I am The Terrified Traveler™!

I don’t mean: ‘extended international travel makes me nervous’.
(I’ve never even been out of the country.)

I mean: I once threw up on a 3-ish hr. flight bound for Denver
on my way to visit two of my dearest friends
because I was scared to death of traveling by myself.
I’m not proud of it, but there you have it.

Fear has it’s hooks in me but good in this area of life.

And so, a HUGE part of me moving gladly beyond fear specifically
is learning to be a less terrified traveler in the world in general.

To that end, my 503 present to myself was getting my passport.

For a sentimental writer like me,
the symbolism of literally giving myself a passport to the world
was just too awesome to resist.

The spiffy new passport now sits in a little makeshift shrine in my family room,
hovering near the wine rack.
(it seemed a fitting place)
And so the energy is out there.
Ahem, … Universe?
Cris would like to go somewhere

Already I have an opportunity for a trip to Nepal in September of 2012,
but I can’t even think about that yet.
I mean, if I threw up on a plane to Denver,
I’m likely to require tranquilizers and a straight jacket
to endure being on a plane to Nepal all day.
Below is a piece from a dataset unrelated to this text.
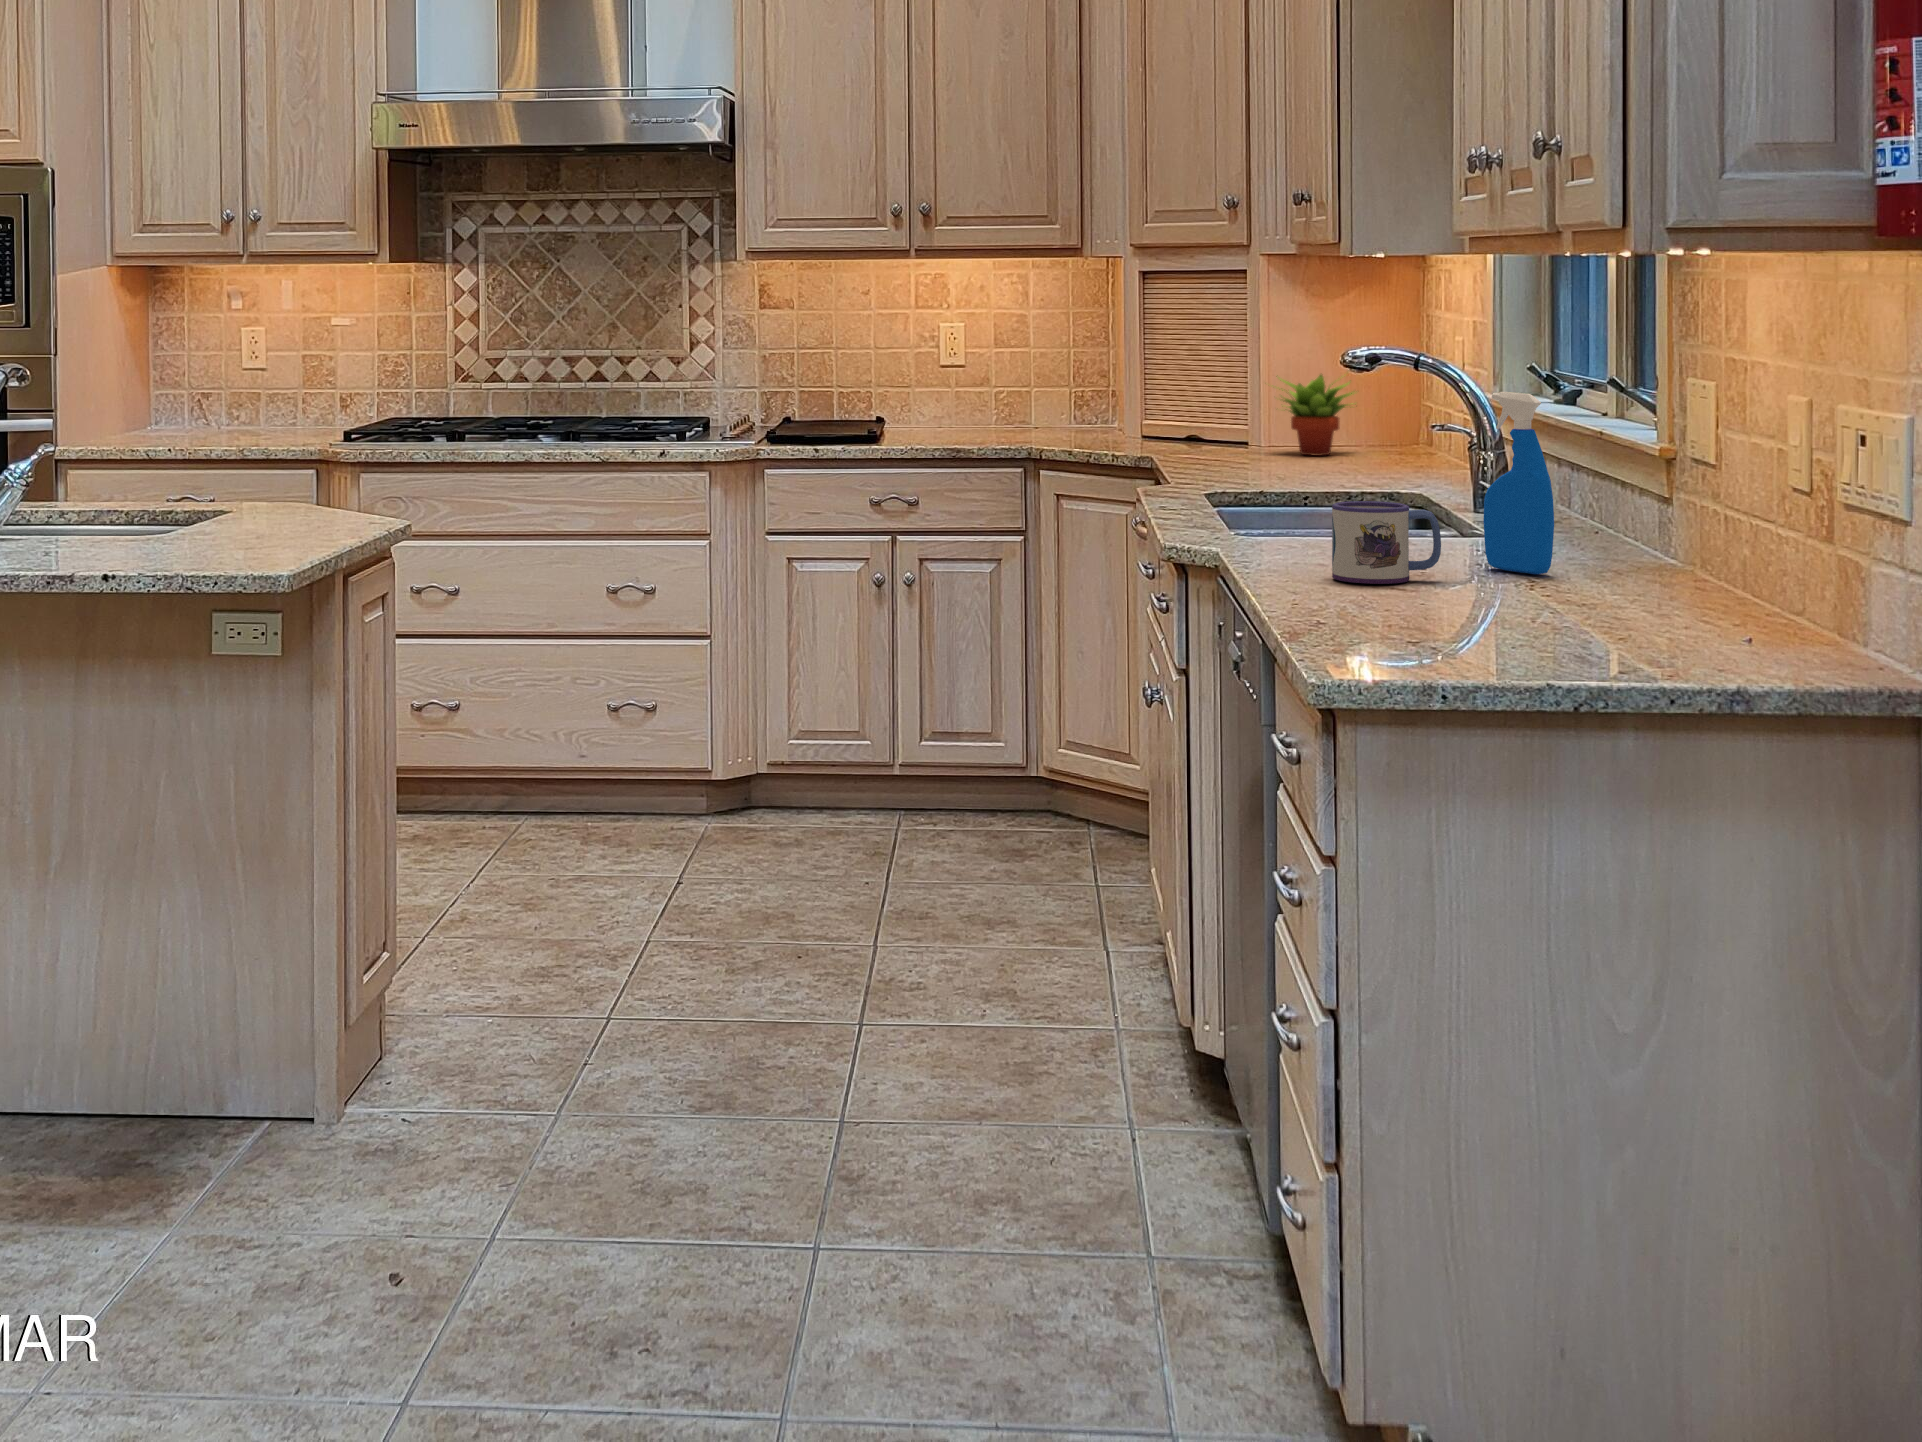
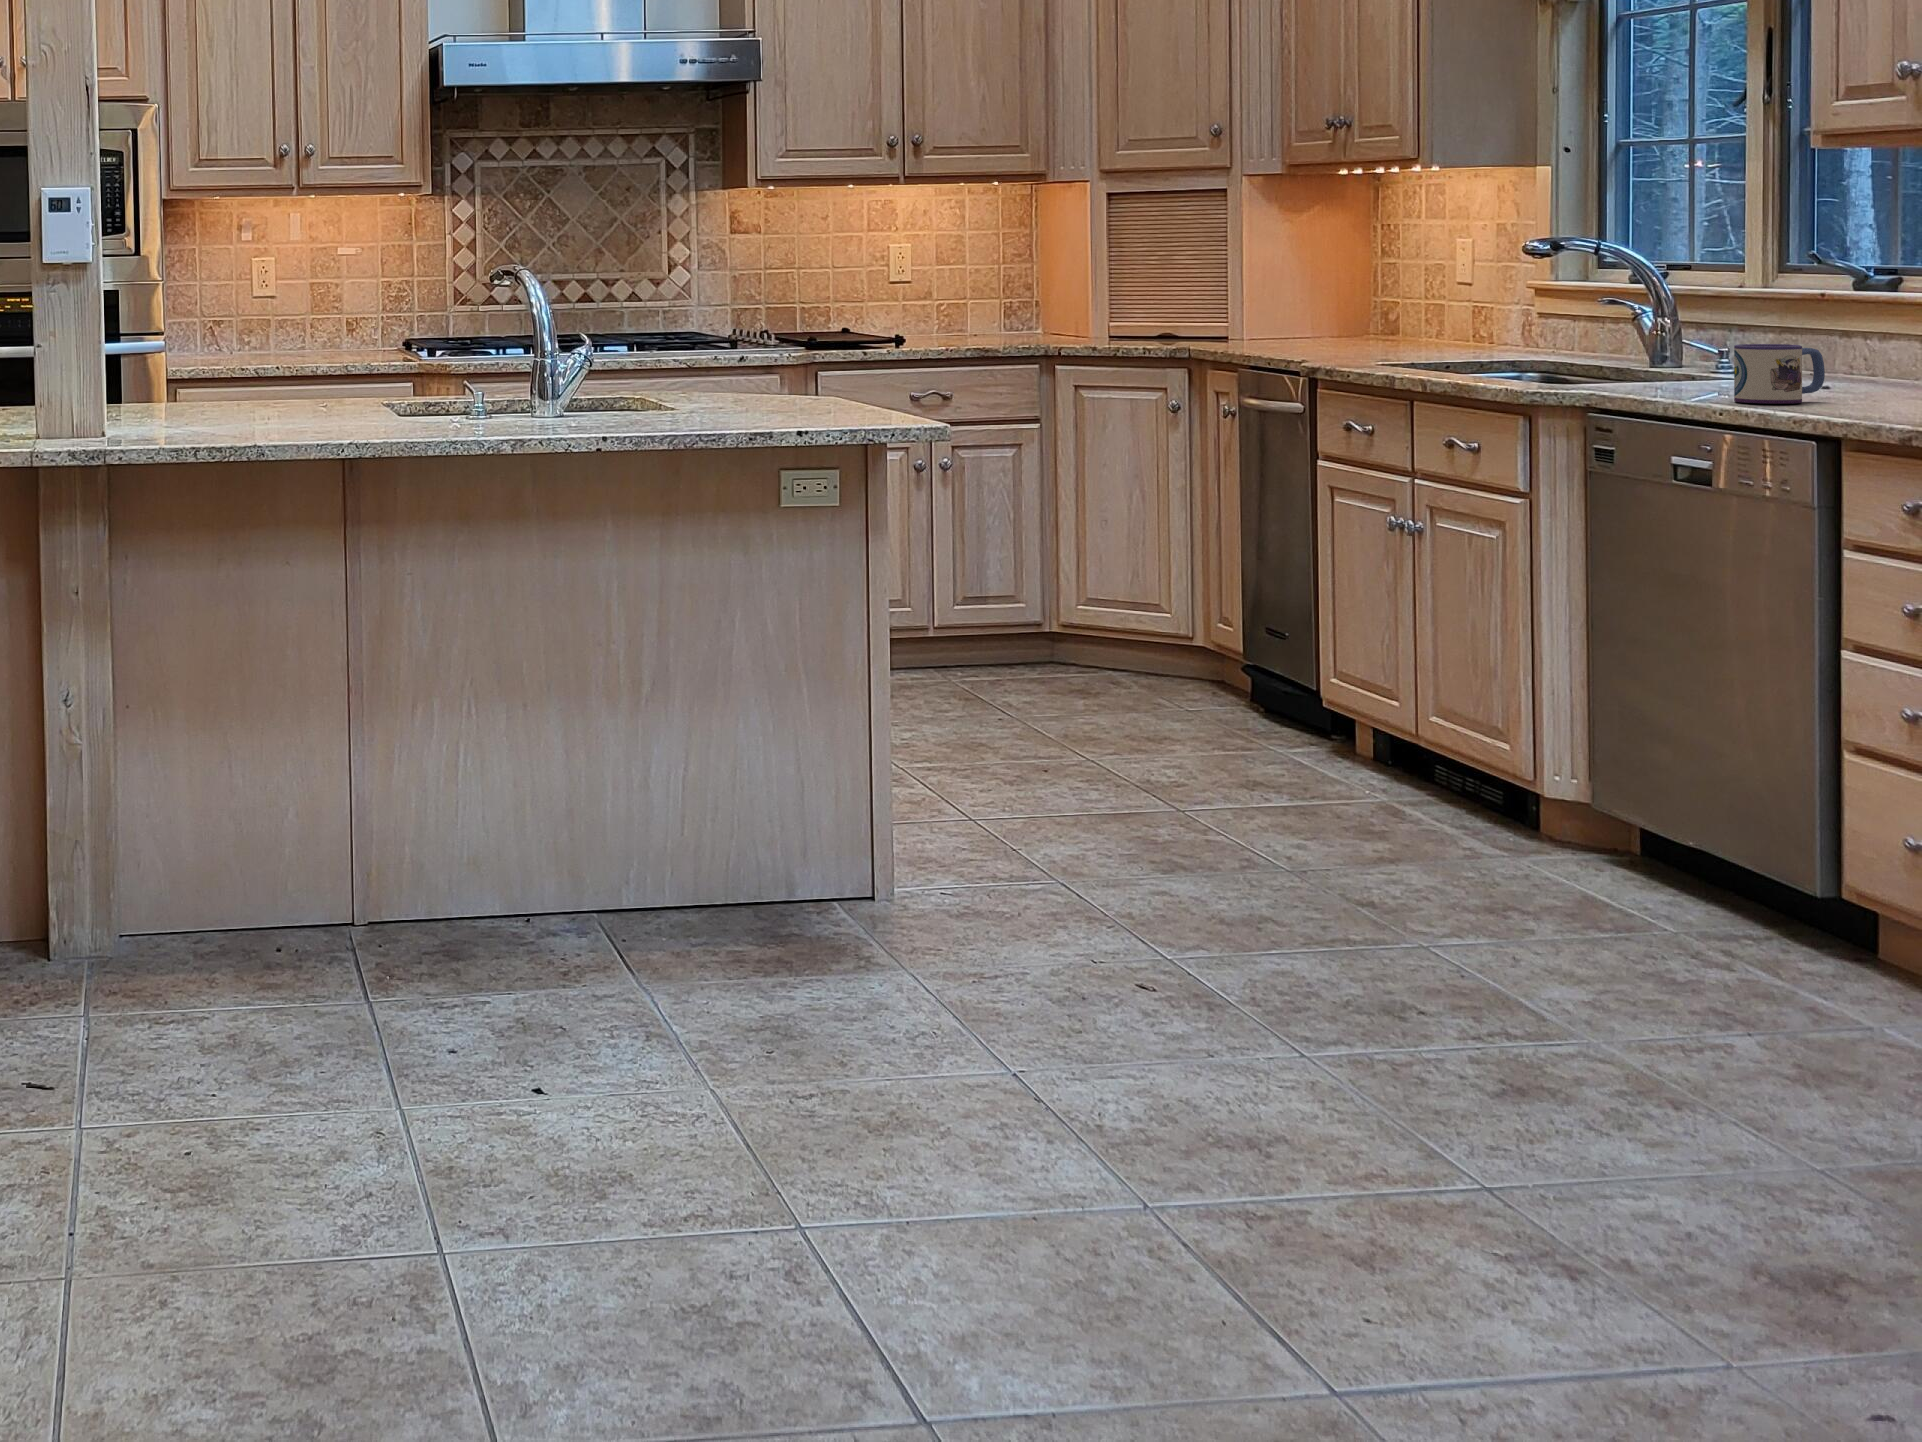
succulent plant: present [1272,375,1357,456] -> none [1290,272,1371,344]
spray bottle: present [1483,392,1554,574] -> none [1814,260,1887,396]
Hmm, I think a few “warm up trips” are in order, don’t you?

Ahhh, yes!!!!
It seems the Universe agrees.

Because in less than 4 hours, I will once again meet my nemesis:
the airplane.
Destination: New York City.

To be clear, it is not airplanes I’m afraid of
(although sitting in a chair in the sky does seem a bit insane).
It is what awaits on the other side of the airplane journey that I fear.

You know, that thing the rest of you call “adventure”.
lol.

In my former world, it was referred to as “the unknown”.
Filed under Things to Avoid: Danger!
in the folder Why It’s Better to Just Stay at Home.

But now I’m joining the ‘go out and live a little’ ranks, right?
I’m Cris:Gladly!!
[roaarrrr!]
I live life BIG!

So, here I go.
Me, on a plane,
… by myself
[gulp!]
… to the biggest big city of them all.
[double gulp!]

Actually,
you know what?
I’m pretty excited!
Because who I was and where I was on the up-chuck route to Denver
is no more.

Sure, I’ve never:
flown into a NYC airport, or
ridden in a taxi, or
stepped foot on a subway.

But in 4 days, when I get back,
none of those statements will be true any longer.

And this is how we grow.
By staring down fear,
stepping through to the other side,
and [poof]
fear of the unknown is gone.

So, here I go.
Bags are packed.
I’m leaving my laptop (a.k.a. my presence-in-the-moment ruiner) at home.
I am READY to go to new places.

Standby for adventure.
The Terrified Traveler™ is going in!!